**Data in this exercise**
•••••
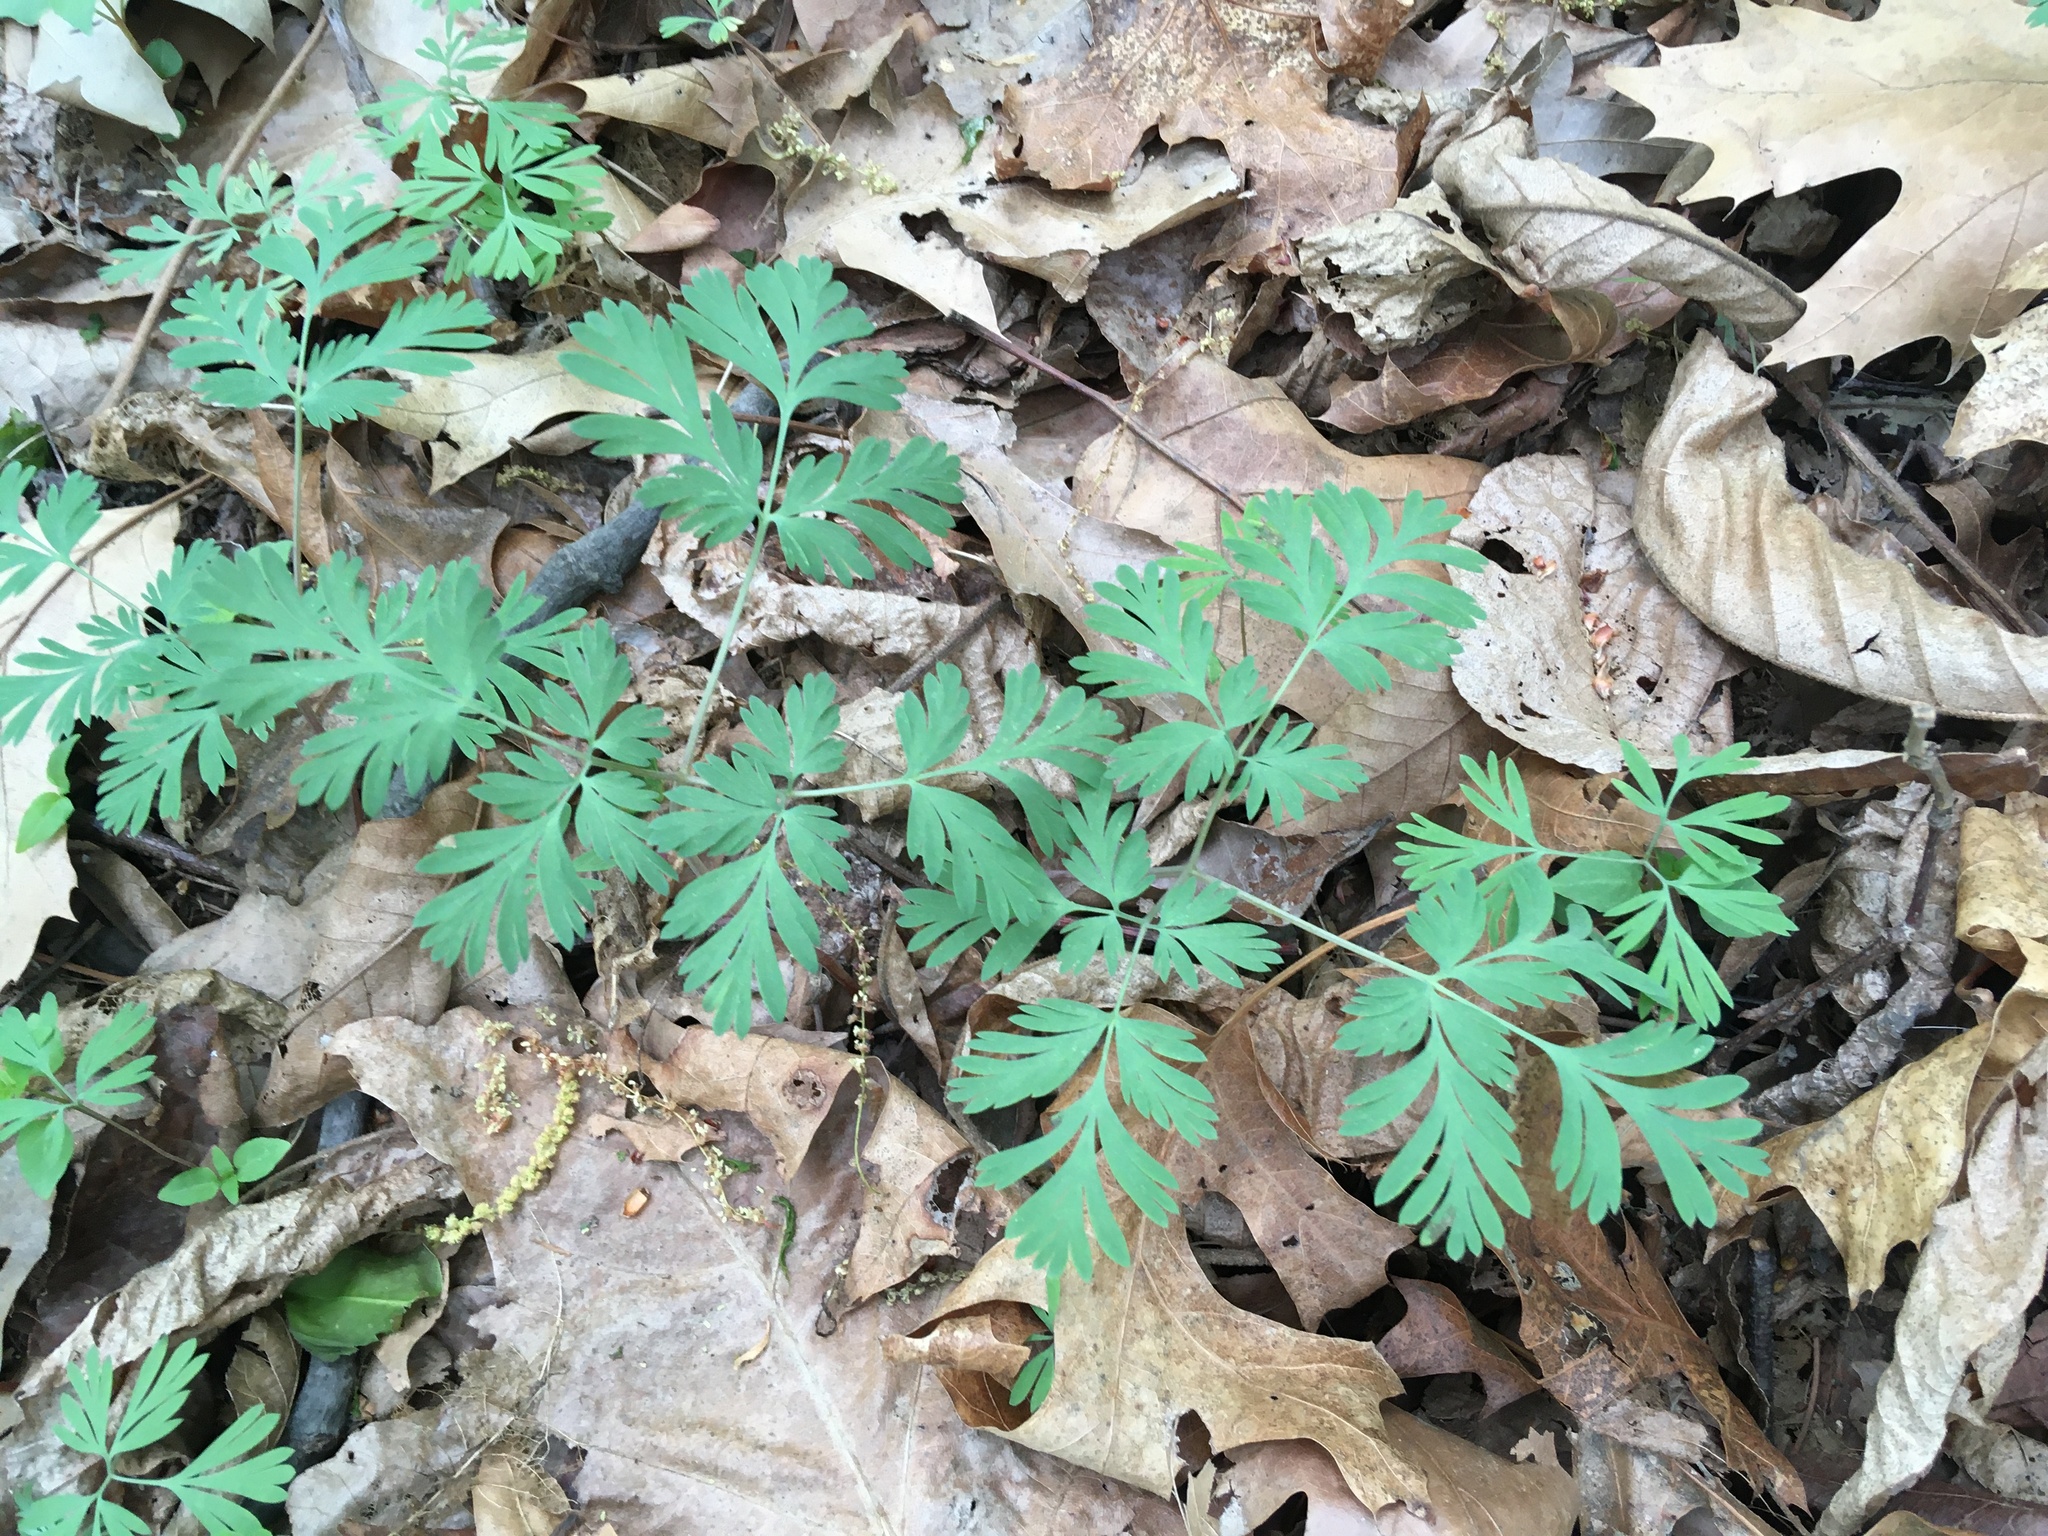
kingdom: Plantae
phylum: Tracheophyta
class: Magnoliopsida
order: Ranunculales
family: Papaveraceae
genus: Dicentra
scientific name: Dicentra cucullaria
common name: Dutchman's breeches
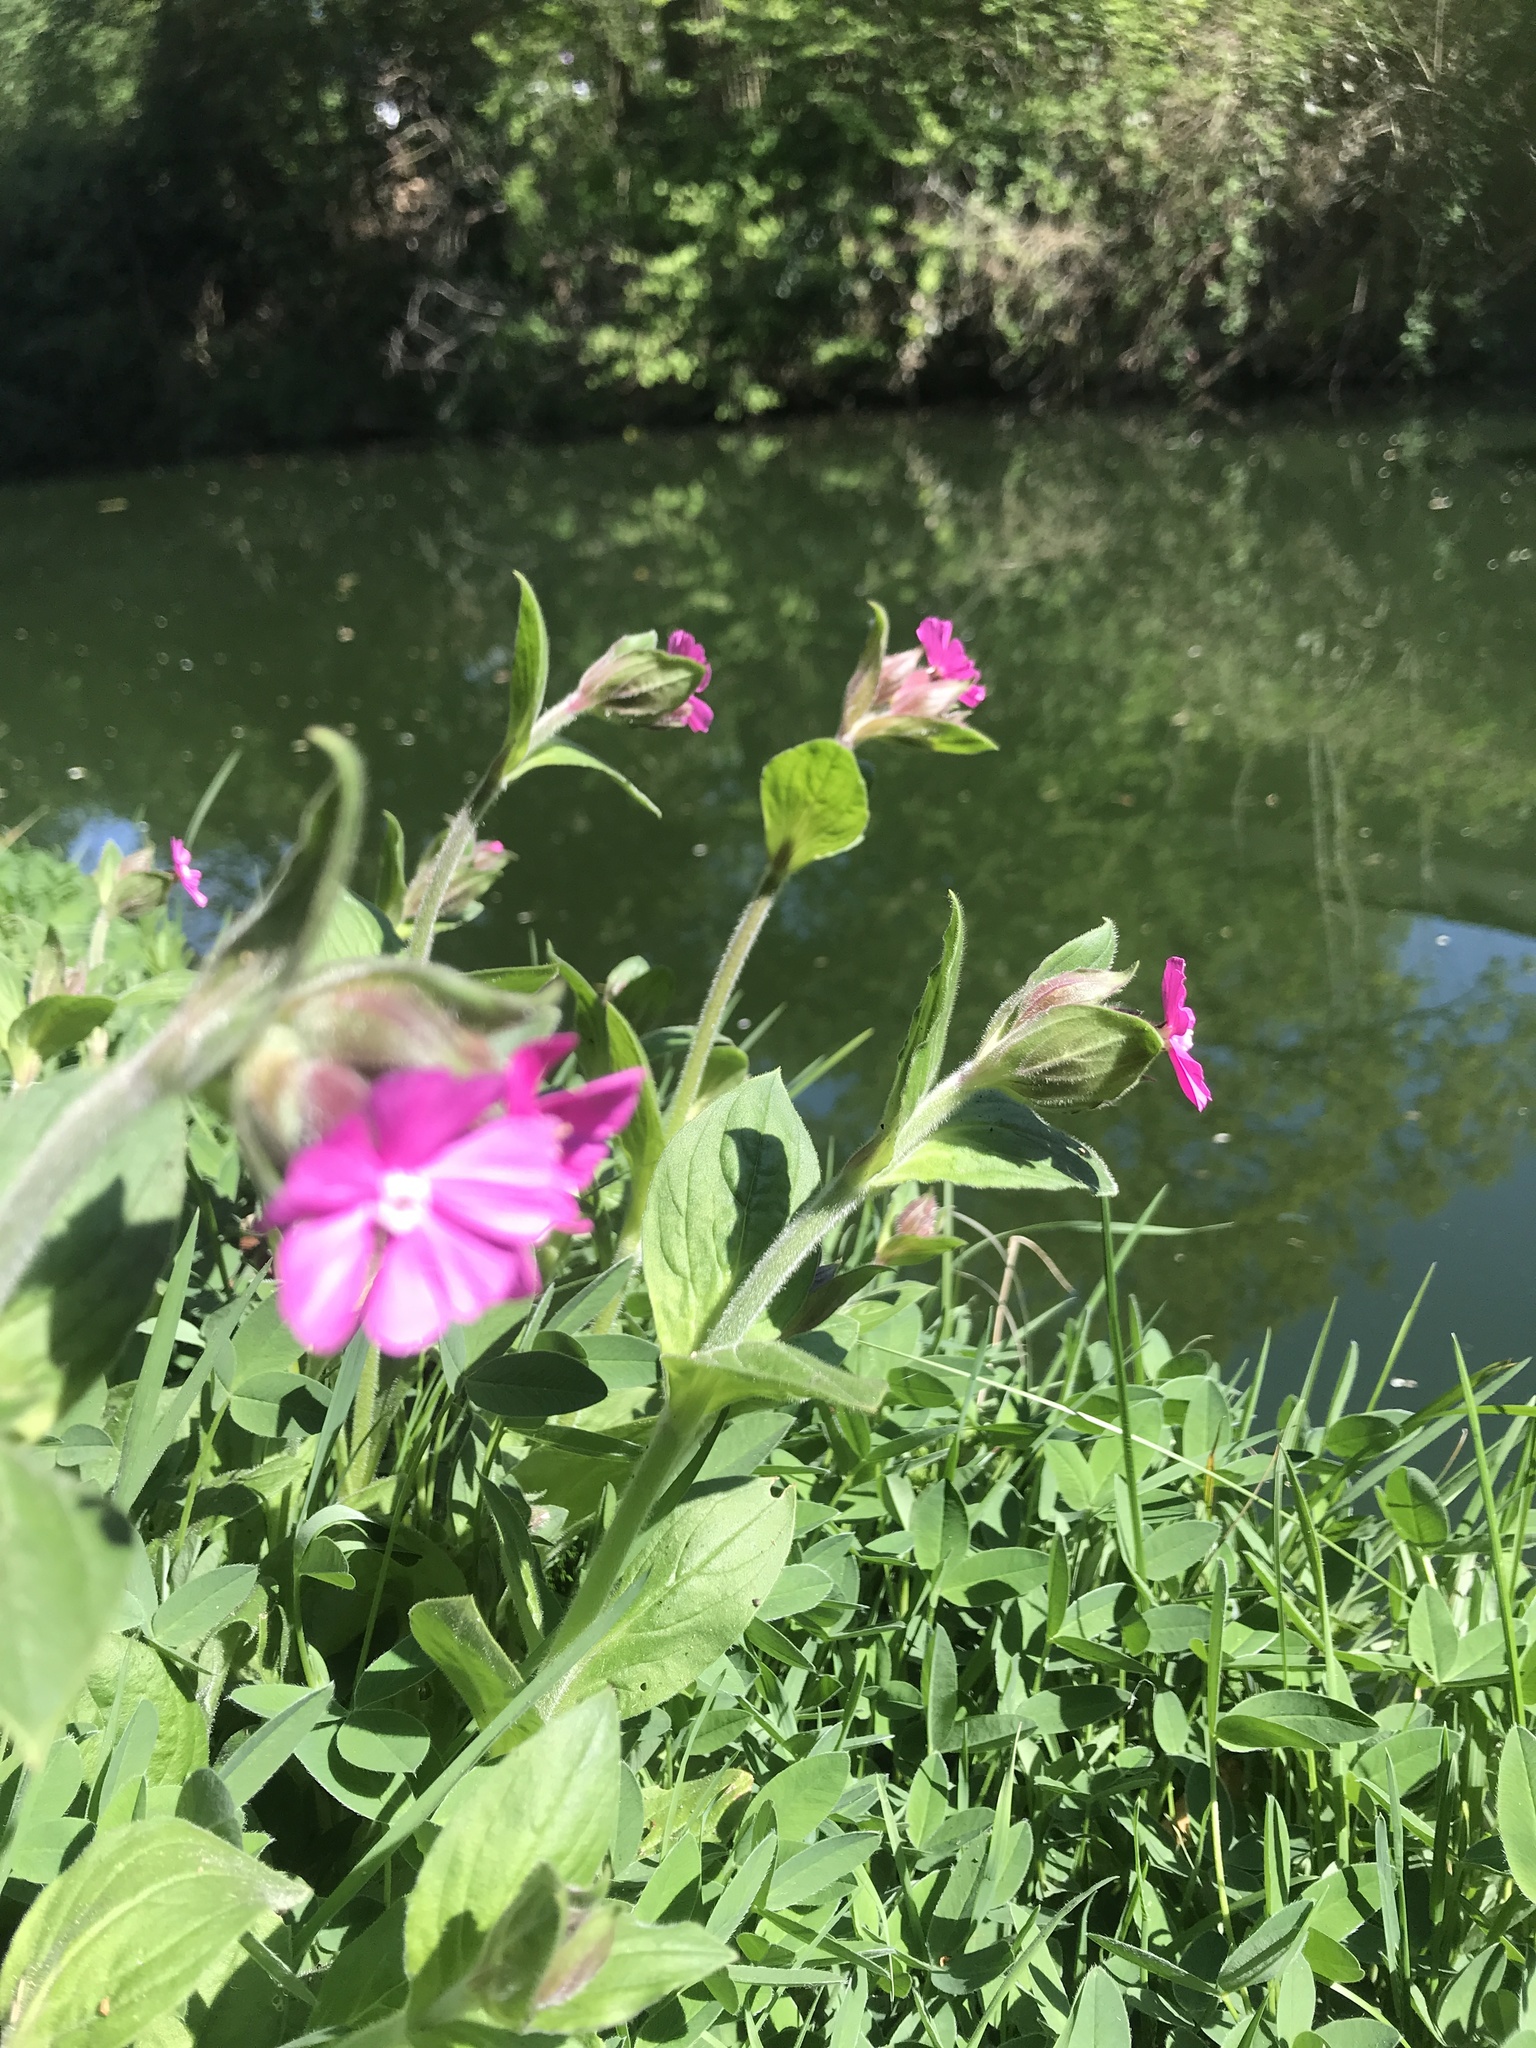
•••••
**Exercise requirements**
Reproduce each line of text in the entries above word for word, without including the pictures.

**Finished task**
kingdom: Plantae
phylum: Tracheophyta
class: Magnoliopsida
order: Ranunculales
family: Papaveraceae
genus: Dicentra
scientific name: Dicentra cucullaria
common name: Dutchman's breeches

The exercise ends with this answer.